Top line income can also be called Revenue, Gross Sales or in our real estate world, Gross Commission Income, or GCI for short.
A quote that helps me run my businesses is “Only the paranoid survive”. Be paranoid. Be paranoid that your income is here now. However, imagine for a second that next month your income is not there? How does that make you feel? Does that make you freak out just thinking about it?
Now imagine you still had a debt to pay. Sadly, this scenario is more common than you think. Don’t believe me? It happens to small businesses and large corporations all the time. Let me just say the name Amazon…or Netflix…and tell me you’re can’t name at least 5 companies that went out of business when the market pivoted and they didn’t. That top line revenue they were used to seeing was suddenly gone and they still had loads of debt to pay.

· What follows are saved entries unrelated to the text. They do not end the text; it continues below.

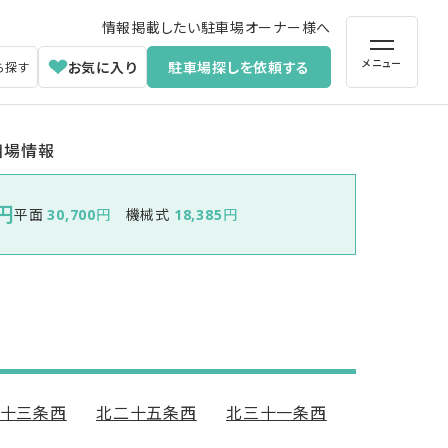
情報掲載したい駐車場オーナー様へ
メニュー
お気に入り
駐車場探しを依頼する
ら探す
相場情報
円
平面
円
機械式
円
30,700
18,385
十三条西
北二十五条西
北三十一条西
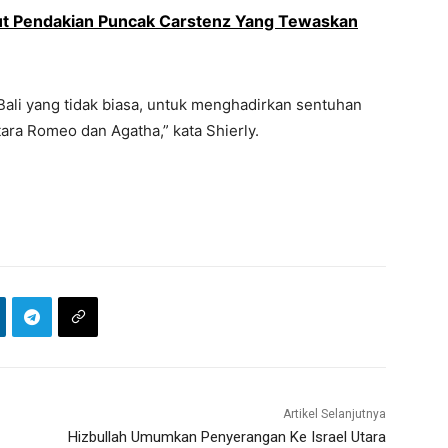
kut Pendakian Puncak Carstenz Yang Tewaskan
i Bali yang tidak biasa, untuk menghadirkan sentuhan
ra Romeo dan Agatha,” kata Shierly.
Artikel Selanjutnya
Hizbullah Umumkan Penyerangan Ke Israel Utara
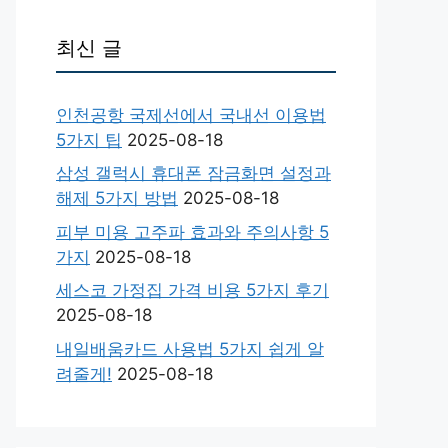
최신 글
인천공항 국제선에서 국내선 이용법
5가지 팁
2025-08-18
삼성 갤럭시 휴대폰 잠금화면 설정과
해제 5가지 방법
2025-08-18
피부 미용 고주파 효과와 주의사항 5
가지
2025-08-18
세스코 가정집 가격 비용 5가지 후기
2025-08-18
내일배움카드 사용법 5가지 쉽게 알
려줄게!
2025-08-18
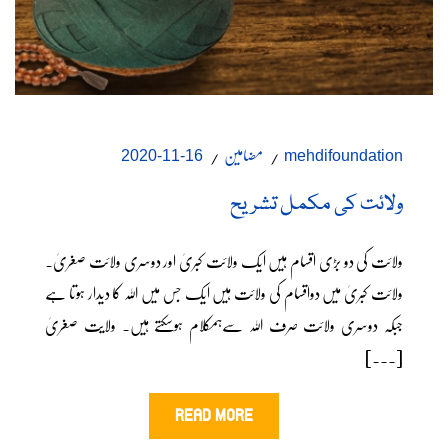
مضامین
16-11-2020
mehdifoundation
ولائت کی مکمل تشریح
ولائت کی دو بڑی اقسام ہیں ایک ولائت کبریٰ اور دوسری ولائت صغریٰ۔
ولائت کبریٰ میں دواقسام کی ولائت ہیں ایک جس میں اللہ کا دیدار ہوتا ہے
جبکہ دوسری ولائت صرف اللہ سےہمکلام ہوسکتے ہیں۔ ولایت صغریٰ
[...]
READ MORE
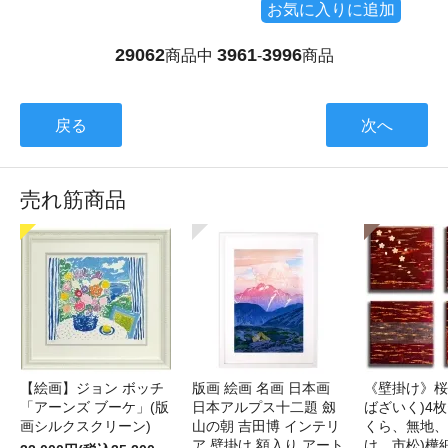
お気に入りに追加
29062
3961
3996
商品中
-
商品
戻る
次へ
売れ筋商品
【絵画】ジョン ボッチ
版画 絵画 名画 日本画
《壁掛け》桜
「アーンズ ブーケ」(版
日本アルプス十二題 劔
ばざいく)4枚
画シルクスクリーン)
山の朝 吉田博 インテリ
くら、無地、
ア 壁掛け 額入り アート
け、市松)樺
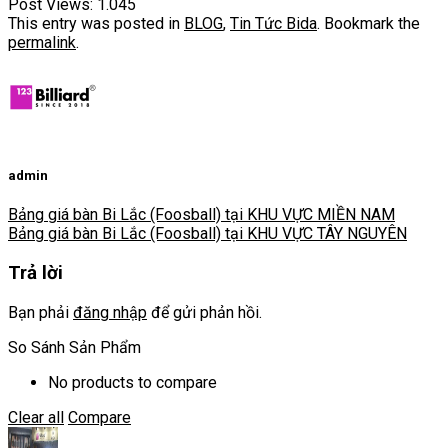
Post Views:
1.045
This entry was posted in
BLOG
,
Tin Tức Bida
. Bookmark the
permalink
.
admin
Bảng giá bàn Bi Lắc (Foosball) tại KHU VỰC MIỀN NAM
Bảng giá bàn Bi Lắc (Foosball) tại KHU VỰC TÂY NGUYÊN
Trả lời
Bạn phải
đăng nhập
để gửi phản hồi.
So Sánh Sản Phẩm
No products to compare
Clear all
Compare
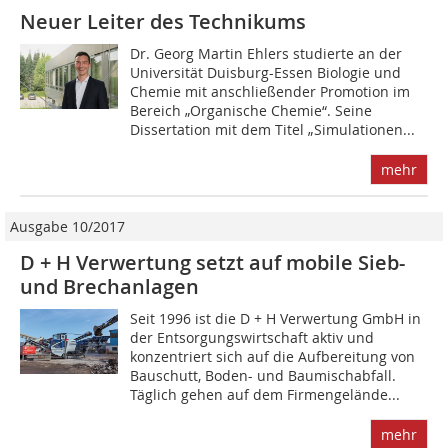
Neuer Leiter des Technikums
Dr. Georg Martin Ehlers studierte an der
Universität Duisburg-Essen Biologie und
Chemie mit anschließender Promotion im
Bereich „Organische Chemie“. Seine
Dissertation mit dem Titel „Simulationen...
mehr
Ausgabe 10/2017
D + H Verwertung setzt auf mobile Sieb-
und Brechanlagen
Seit 1996 ist die D + H Verwertung GmbH in
der Entsorgungswirtschaft aktiv und
konzentriert sich auf die Aufbereitung von
Bauschutt, Boden- und Baumischabfall.
Täglich gehen auf dem Firmengelände...
mehr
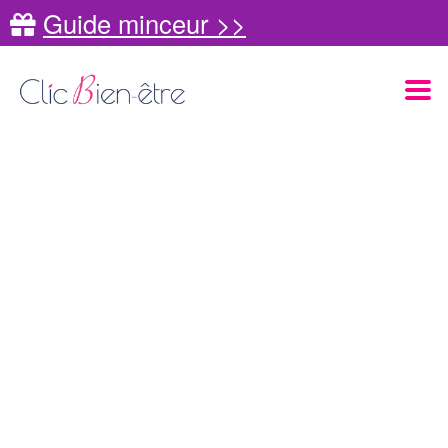
Guide minceur >>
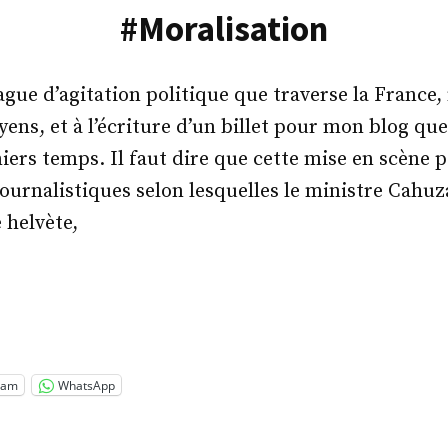
#Moralisation
ague d’agitation politique que traverse la France,
ens, et à l’écriture d’un billet pour mon blog que
iers temps. Il faut dire que cette mise en scène p
journalistiques selon lesquelles le ministre Cahuz
 helvète,
oralisation »
ram
WhatsApp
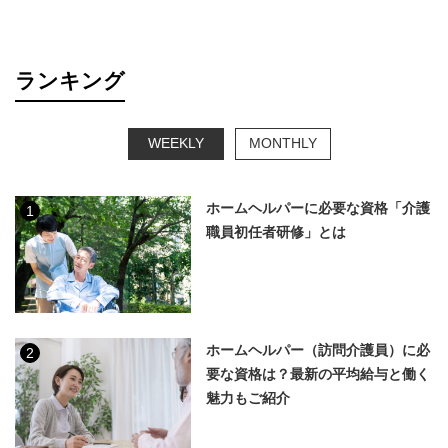
ランキング
WEEKLY
MONTHLY
ホームヘルパーに必要な資格「介護
1
職員初任者研修」とは
ホームヘルパー（訪問介護員）に必
2
要な資格は？最新の平均給与と働く
魅力もご紹介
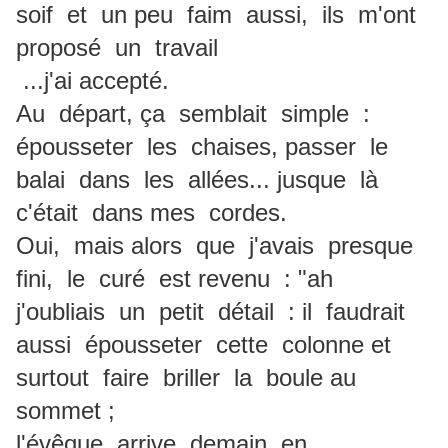
soif et un peu faim aussi, ils m'ont
proposé un travail
...j'ai accepté.
Au départ, ça semblait simple :
épousseter les chaises, passer le
balai dans les allées... jusque là
c'était dans mes cordes.
Oui, mais alors que j'avais presque
fini, le curé est revenu : "ah
j'oubliais un petit détail : il faudrait
aussi épousseter cette colonne et
surtout faire briller la boule au
sommet ;
l'évêque arrive demain en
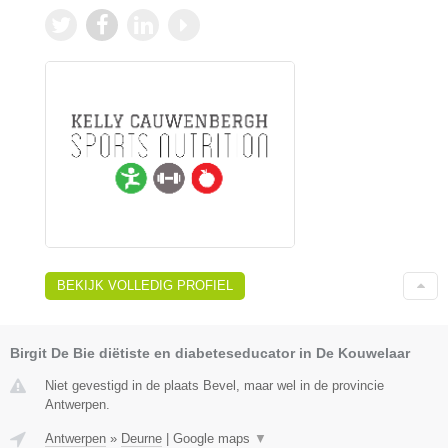
BEKIJK VOLLEDIG PROFIEL
Birgit De Bie diëtiste en diabeteseducator in De Kouwelaar
Niet gevestigd in de plaats Bevel, maar wel in de provincie
Antwerpen.
Antwerpen
»
Deurne
|
Google maps
▼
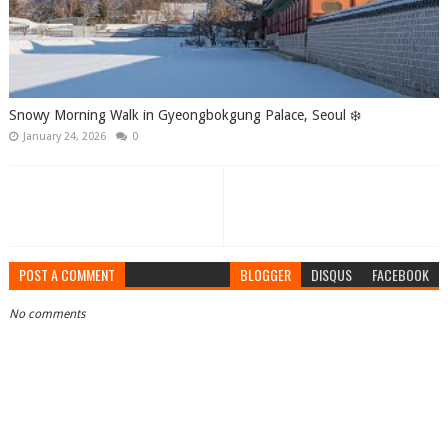
Snowy Morning Walk in Gyeongbokgung Palace, Seoul ❄️
January 24, 2026
0
POST A COMMENT
BLOGGER
DISQUS
FACEBOOK
No comments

Step 4: Keep your fixed expenses LOW!
According to Bussiness2community.com, The top 2 biggest expenses in your business will be staff wages/benefits and your rent or mortgage, if you own your space.
When using the Respecting capital technique, step 4 is keeping your expenses low. One way to do that is by growing your expenses only after you have grown your income. LEAD WITH REVENUE, not expenses.
It’s just like buying your first home. You don’t go out and buy a $2 million dollar mansion. You buy a starter home and you work your way up over time. We can do the same for our businesses. Scale your expenses as that top line income grows, all while holding your expenses accountable for a result. Which leads me to step 5…
Step 5: Hold your expenses accountable.
That is right, when you spend money on an expense category of your business, you need to hold that expense accountable to bring back a 2 to 3 times return on that investment. Let’s say you spend $500 on a Facebook ad. That ad better bring back $1,000, $2,000, $3,000 or more BACK in revenue for your business
We do this everyday in our house flipping business. We have used the respecting capital technique to complete over 200 house flips. Whether you are spending money on a house flip, advertising or rent, you need to hold these expenses accountable.
Step 6: Save 10% FOREVER.
After you have your 3-6 month of expenses saved up, you should then save 10% of your profit FOREVER. This is where your wealth will be built. For those of you who are familiar with, The Richest Man in Babylon, this is the first step of Gold.
Step 7: Give
To me, this is the most important step. The profit that you are blessed with needs to be given a purpose. For our businesses, we focus our giving on ways that will bring people closer to Christ.
Why are we so adamant about the Respecting Capital Technique?
The reason I put so much weight on the Respecting Capital Technique is because: We have over 500 people in our organization that are counting on us to make really wise financial decisions. Yes my wife and I could buy countless luxuries if we wanted, however we refuse. Sure, we could deck a brand new brokerage offices with chandeliers and marble countertops, but again we refuse. We refuse because building a solid foundation and a secure, financial wall around our businesses is of more value to us and the families that count on us!
We hope this helps you on your journey toward running a financially sound business that will provide wealth and support to you and your loved ones for years to come.